You want me to substantiate an argument I never made?

How's that work?



> And I believe you are wrong that a guy laying down $30K cash didn't want that $100K Steinway...and being the only place to get one, he got what he wanted...no selling necessary.


You're wrong. I watched as Kenm (the owner) showed the customer four or five different pianos before the customer decided on which one he wanted. And Lauzon is still listed on Steinway's site as a dealer; that was mentioned earlier...



> I'm fine with you believing salesmen run the world and people get sold things they otherwise wouldn't want Steve6D...obviously you're a salesmen.


I never made any such contention, so I'd appreciate you not lying about the position I've taken and what I actually _have _said, thanks. But I did spend a good portion of my adult life in sales and, as a result, I know what it takes to be a good one. And by "good one" I don't mean one who merely sells more dollar amount but, rather, someone who takes care of their customers. Selling someone something they wouldn't otherwise want is the mark of a bad salesman, simply because it shoots return business in the foot. Yes, quite often I had customers who knew exactly what they wanted when they came through the door. The number of those customers, though, is dwarfed by the number of customers who came in not knowing what they wanted.

Information:
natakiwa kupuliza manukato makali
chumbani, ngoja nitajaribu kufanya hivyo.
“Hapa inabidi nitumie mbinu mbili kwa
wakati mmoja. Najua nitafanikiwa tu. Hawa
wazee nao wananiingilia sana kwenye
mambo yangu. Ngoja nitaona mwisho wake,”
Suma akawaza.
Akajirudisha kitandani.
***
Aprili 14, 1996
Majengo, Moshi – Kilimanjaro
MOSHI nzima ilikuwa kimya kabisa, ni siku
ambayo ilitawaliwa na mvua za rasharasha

Task instructions:
Reproduce the forum post about piano sales from "I never made any" up to and including "what they wanted.", substituting "repeat business" for "return business". Base your answer on the text alone.

Answer area:
I never made any such contention, so I'd appreciate you not lying about the position I've taken and what I actually _have _said, thanks. But I did spend a good portion of my adult life in sales and, as a result, I know what it takes to be a good one. And by "good one" I don't mean one who merely sells more dollar amount but, rather, someone who takes care of their customers. Selling someone something they wouldn't otherwise want is the mark of a bad salesman, simply because it shoots repeat business in the foot. Yes, quite often I had customers who knew exactly what they wanted when they came through the door. The number of those customers, though, is dwarfed by the number of customers who came in not knowing what they wanted.